Kiedy już wszystko całkowicie wyschło, przynieśliśmy je i pozostawiliśmy do utwardzenia na tydzień, zanim nałożyliśmy na nie jakiekolwiek przedmioty (nie żeby to trwało aż tak długo – po prostu nie byliśmy w domu na plaży przez tydzień). A CHŁOPIEC CZY DOBRZE MIEĆ STOLIK DO KAWY!
światło / medalion sufitowy / podobny dywan / podobne zasłony / karnisze / stojak pod telewizor / podobne krzesło
Biały blat ładnie przełamuje ciemniejszy dywan i kanapę, a także pomaga związać ze sobą niektóre inne jasne białe akcenty, takie jak półka na książki i zasłony.
Trudno to stwierdzić na podstawie tych zdjęć, ale chociaż beton jest super błyszczący i masywny, nadal ma niedoskonałości, co zdecydowanie stanowi część uroku. Zamiast wyglądać jak duży blok błyszczącego plastiku, nadaje mu atmosferę surowego betonu – nawet w błyszczącym białym kolorze. Następne zdjęcie prawdopodobnie najlepiej pokazuje kilka jasnych śladów kielni. Wszystko wydaje się gładkie w dotyku, ale jeśli przyjrzysz się uważnie, na pewno tam są. Ponownie, jest to część zainteresowania, jakiego oczekiwaliśmy od procesu Ardex (a przynajmniej moja wersja – ha!), a dla nas zastępuje ruch, który uzyskalibyśmy z kamienia podobnego do marmuru.

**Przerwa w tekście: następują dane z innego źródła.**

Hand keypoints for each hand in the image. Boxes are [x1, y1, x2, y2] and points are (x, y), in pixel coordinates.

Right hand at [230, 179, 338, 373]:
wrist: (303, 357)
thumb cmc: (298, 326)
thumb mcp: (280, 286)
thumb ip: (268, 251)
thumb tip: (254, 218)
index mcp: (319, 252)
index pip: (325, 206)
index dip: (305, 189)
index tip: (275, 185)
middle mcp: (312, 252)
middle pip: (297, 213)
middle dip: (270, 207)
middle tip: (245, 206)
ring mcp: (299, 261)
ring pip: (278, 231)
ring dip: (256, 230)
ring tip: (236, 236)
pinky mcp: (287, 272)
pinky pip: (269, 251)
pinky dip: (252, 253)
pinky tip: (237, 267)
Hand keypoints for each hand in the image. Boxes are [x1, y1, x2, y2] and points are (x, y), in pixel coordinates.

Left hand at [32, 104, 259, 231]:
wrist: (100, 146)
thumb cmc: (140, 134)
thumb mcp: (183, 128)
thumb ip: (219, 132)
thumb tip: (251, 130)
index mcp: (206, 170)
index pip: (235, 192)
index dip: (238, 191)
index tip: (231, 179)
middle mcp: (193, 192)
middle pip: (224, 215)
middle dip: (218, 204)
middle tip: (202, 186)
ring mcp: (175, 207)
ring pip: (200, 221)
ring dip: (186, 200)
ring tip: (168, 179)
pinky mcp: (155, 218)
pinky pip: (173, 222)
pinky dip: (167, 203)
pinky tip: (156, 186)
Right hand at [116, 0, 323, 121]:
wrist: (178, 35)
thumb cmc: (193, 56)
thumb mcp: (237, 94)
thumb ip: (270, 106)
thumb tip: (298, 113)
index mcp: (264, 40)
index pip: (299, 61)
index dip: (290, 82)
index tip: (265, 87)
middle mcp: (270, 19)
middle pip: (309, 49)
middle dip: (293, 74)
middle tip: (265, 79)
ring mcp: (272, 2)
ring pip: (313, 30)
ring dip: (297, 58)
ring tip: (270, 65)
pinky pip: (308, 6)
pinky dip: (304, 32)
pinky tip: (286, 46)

Sherry i ja również omówiliśmy wszystko, od bejcowania drewnianej podstawy na nieco ciemniejsze (szczególnie w celu zamaskowania jasnych krawędzi) po pomalowanie podstawy na błyszczącą biel, aby podkreślić ciekawy kształt nóg. Ale na razie argumentowałem, że powinniśmy po prostu kopać nogami i cieszyć się, że mamy miejsce, w którym możemy naprawdę kopnąć nogami. CZY PROSZĘ O DUŻO?
regał / podobna różowa poduszka / podobna niebieska poduszka / białe żaluzje ze sztucznego drewna
I nawet nie zaczynaj mi mówić o innych zmianach mebli, o których myślimy w tym pokoju. Właściwie odkąd zrobiliśmy te zdjęcia, pomalowaliśmy i odzyskaliśmy dwa fotele do tej ściany po prawej stronie, więc jest tu teraz o wiele wygodniej i wygodniej (chociaż myślimy o kilku innych zmianach, zanim to zakończymy). Ale to temat na inny dzień!
Również! Jeśli masz jakieś pytania dotyczące domu na plaży (lub pytania dotyczące koloru farby, których również często dostajemy).
P.S. Czy rozumiesz nasze? bezpłatne cotygodniowe e-maile ? Uwielbiamy wysyłać dodatkowe szczegóły, wskazówki projektowe, przypadkowe przemyślenia na temat stylu i inne rzeczy związane z domem. Kliknij Tutaj aby otrzymać je prosto do skrzynki odbiorczej. I dziękuję wszystkim, którzy już są na liście – Sherry uwielbia układać je dla Ciebie co tydzień.